Naturally, nailing that first scene took just as much careful imagining and planning as any of Cuarón’s films.
“We had the whole dynamic of the light, but we were also figuring out how we’re going to contain everything in one shot, and create that dynamic inside the frame – it was not unlike anything else that I’ve approached with Chivo,” Cuarón says, nicknaming his frequent collaborator, cinematographer Emmanuel Lubezki, who teamed up on Disclaimer with Coen Bros. regular Bruno Delbonnel. “We wanted to have two different cinematographers to provide different cinematic languages for each narrative.”
Those two stories are divided between Catherine Ravenscroft (Blanchett), a mid-career documentary filmmaker, and Stephen Brigstocke (Kline), a retired professor and father of Jonathan, the easily aroused lad glimpsed in that opening train scene. How Catherine and Stephen’s lives intersect – crash, really – is the great formative trick of Disclaimer, which further splits perspectives by using first-, third- and the rarely used second-person narration.
“Voiceover is mostly used in a lazy way, to fill in the blanks and give a sentimental tone – ‘I remember my childhood in blah blah,’ ” Cuarón says. “But there is another voiceover that can be more introspective. It’s unusual to hear, ‘You do this, you do that.’ My first exposure to second-person was as a teenager, watching The Man Who Sleeps. It forms a striking relationship with the viewer.”
Similarly, viewers cannot say that Cuarón doesn’t offer instructions – perhaps a disclaimer – to his approach from the start. Immediately after the train-sex sequence, the director iris-outs to a black-tie gala at which Catherine is receiving an award from real-life journalism icon Christiane Amanpour, who commands the room to “beware of narrative and form – their power can bring us closer to the truth, but they can also be a weapon with a great power to manipulate.”
“The audience is being warned from the beginning – you’ll see when you watch the second time around. Listen to the music throughout, too,” Cuarón says. “There are a lot of clues over and over.”

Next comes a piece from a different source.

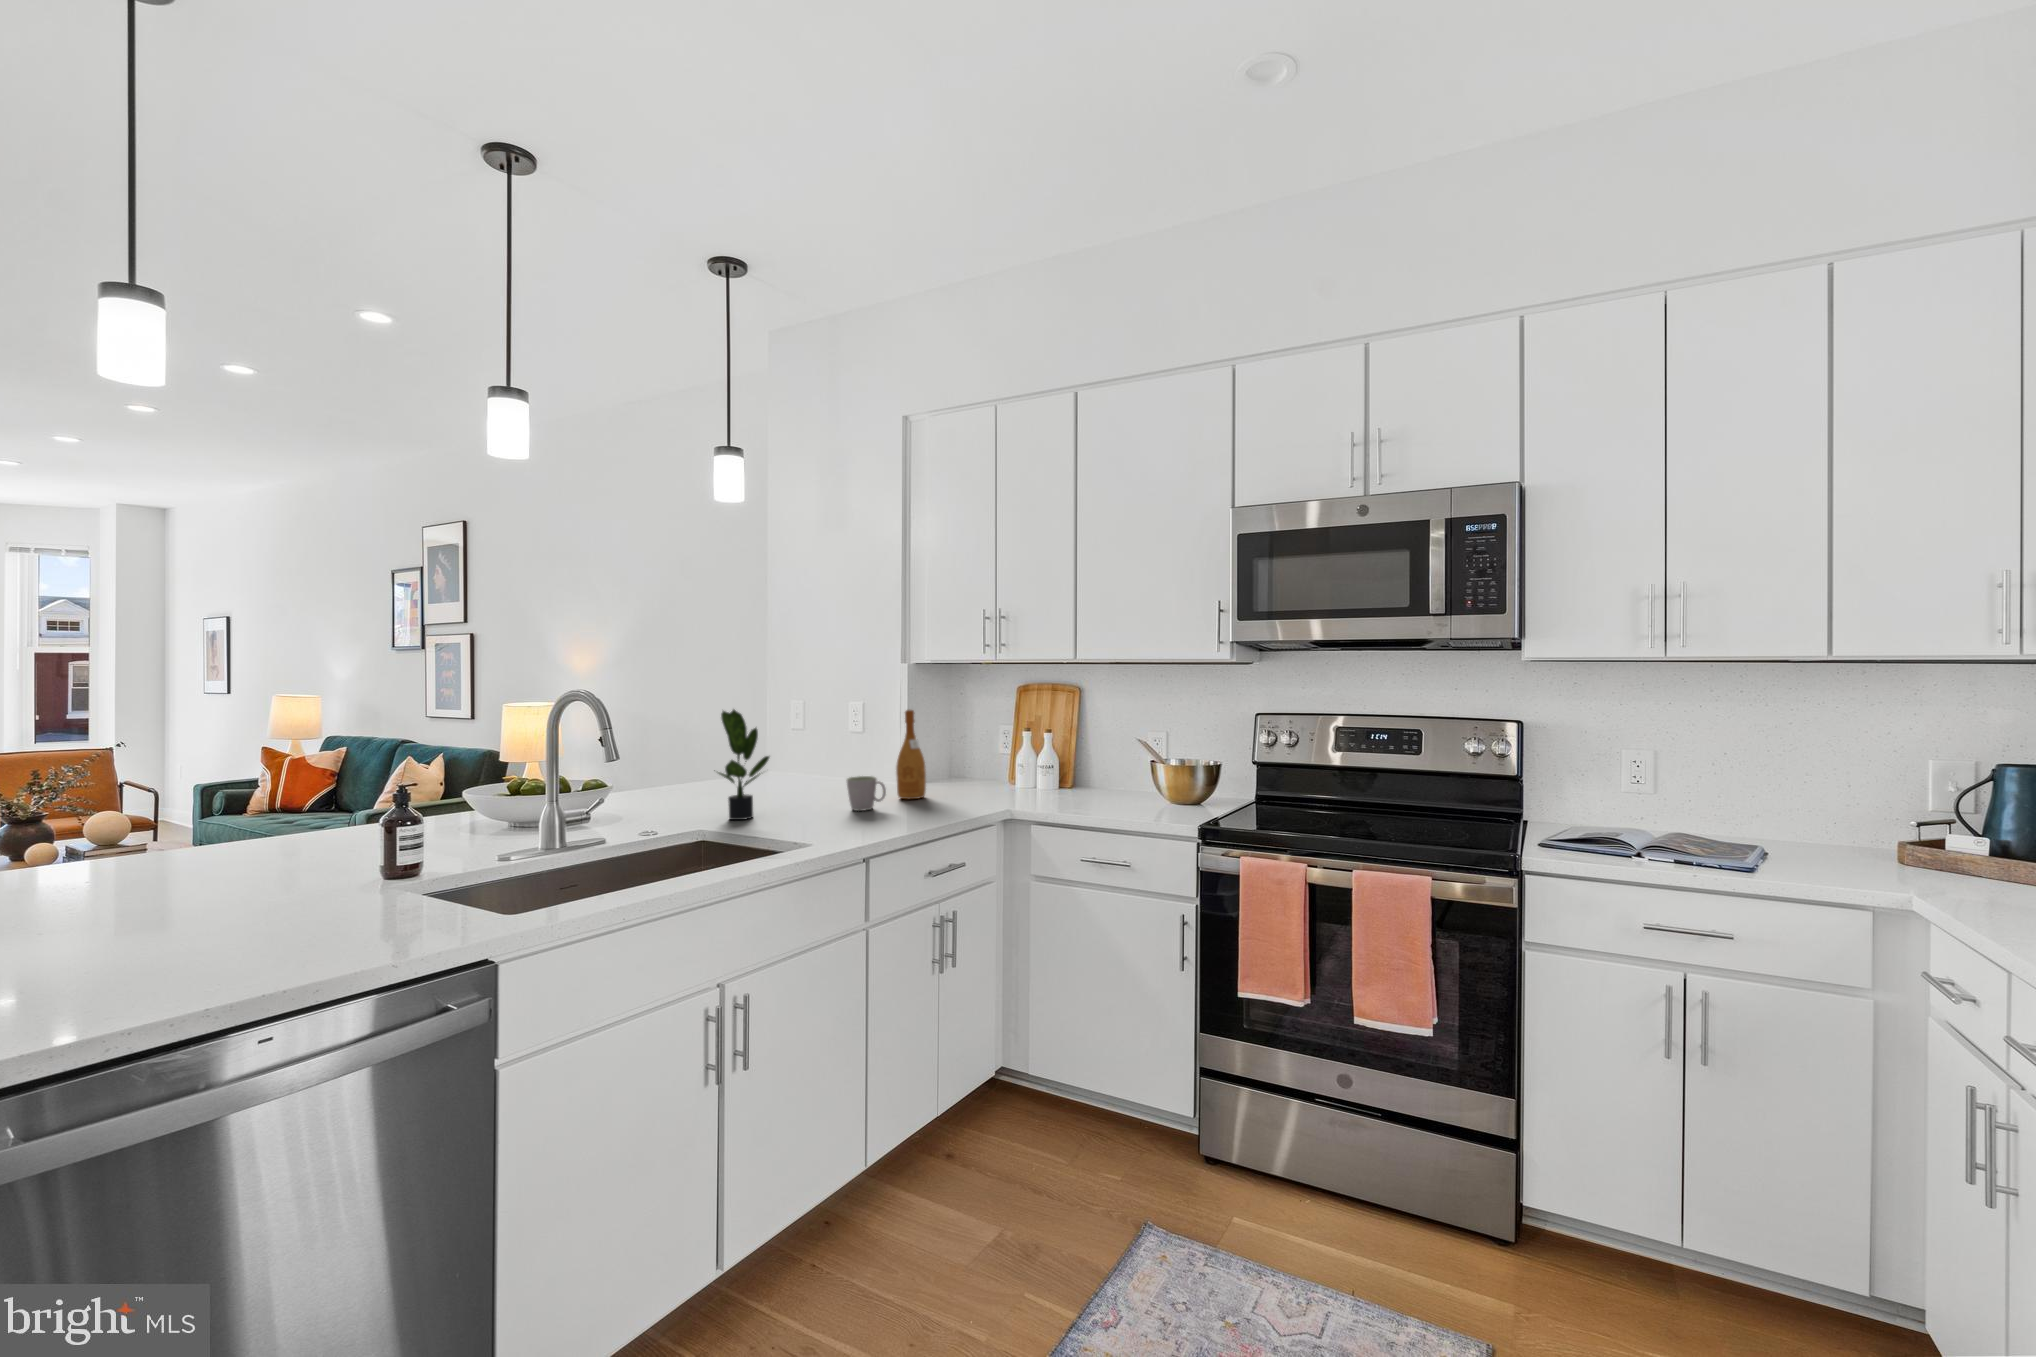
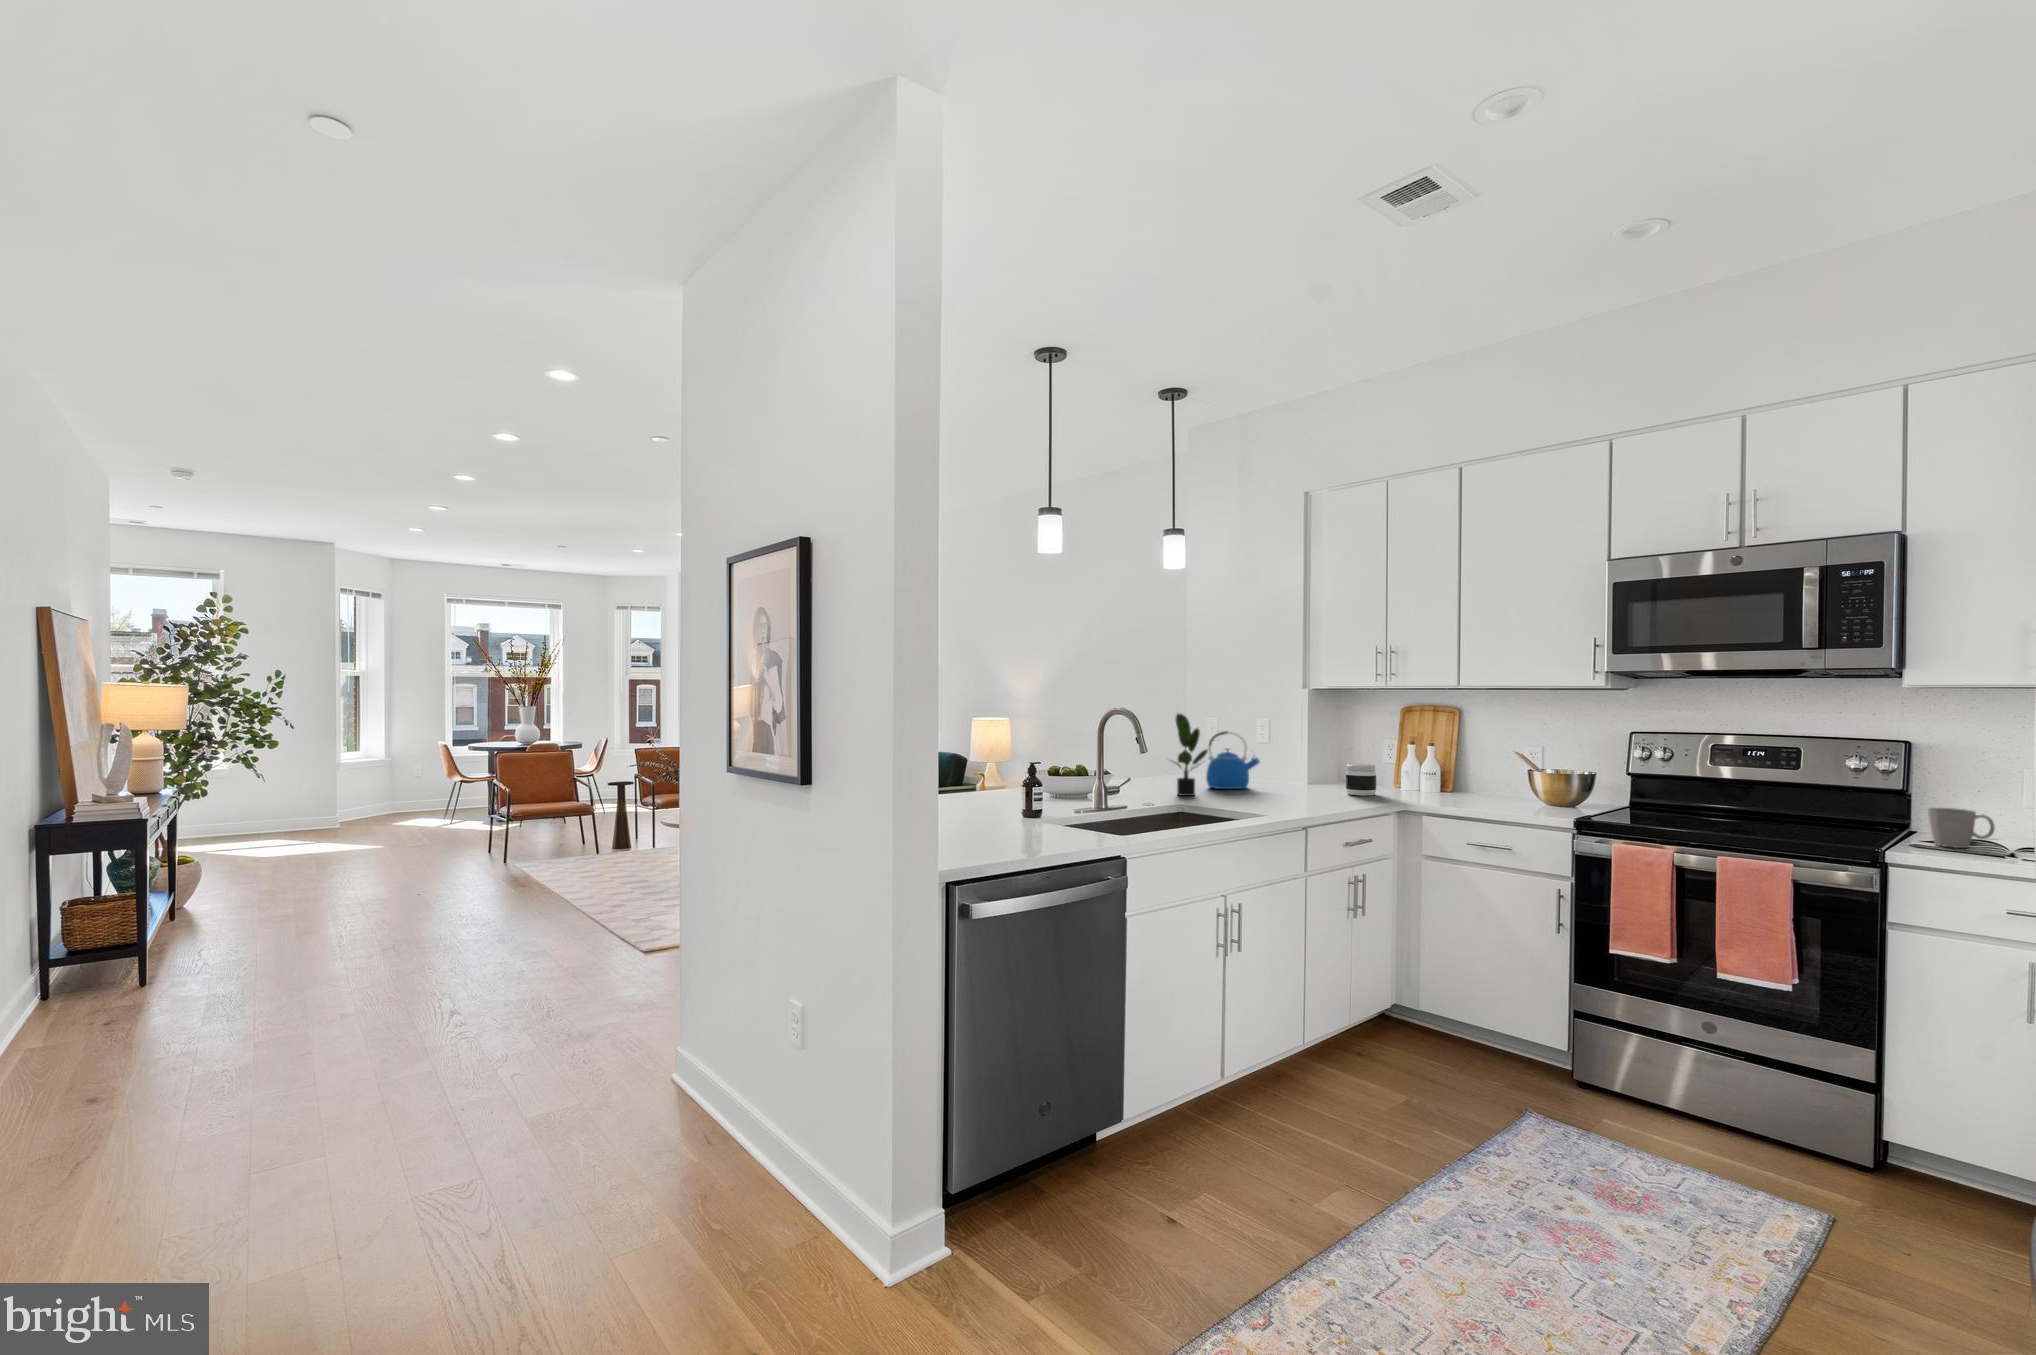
wine bottle: present [896,710,926,799] -> none [1303,719,1327,790]
kettle: none [777,728,845,804] -> present [1206,731,1260,789]
jar: none [944,764,981,805] -> present [1346,764,1376,795]
mug: present [846,776,886,811] -> present [1928,808,1995,848]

Immediately, Cuarón pulls the audience in and makes them complicit in the emotional storm that soon engulfs Catherine after her personal history – what happened between her and Jonathan after he got off that train – is exposed to the world by Stephen.
Similar to Blanchett’s work in the 2022 drama Tár, Disclaimer sets up its audience to form, maybe even desire, a presumption of guilt.
“Filmmakers and artists throughout history have dealt with this theme – what comes to mind is The Crucible, or 12 Angry Men,” Cuarón says. “It starts as the judgment of the characters, but at the end it’s the judgment of the audience.”
If Disclaimer ultimately feels like the most complex and epic of Cuarón’s projects – and this is the filmmaker who once punted Sandra Bullock into the stars and filmed a Children of Men single-take shot so complex that it has spawned a cottage industry of YouTube explainers – then that’s because it is.
“None of my films are overtly as narrative as this, so that was daunting. But combining the kaleidoscope of narratives was important in terms of making the film as a whole,” says Cuarón. “I tend to try to do stuff that I’ve never done before. I don’t know if it’s about challenging myself, or more about learning.”
The first three episodes of Disclaimer screen at TIFF Sept. 9, Sept. 11 and Sept. 15 (tiff.net). Disclaimer’s first two episodes premiere Oct. 11 on Apple TV+, with new episodes added every Friday through Nov. 15.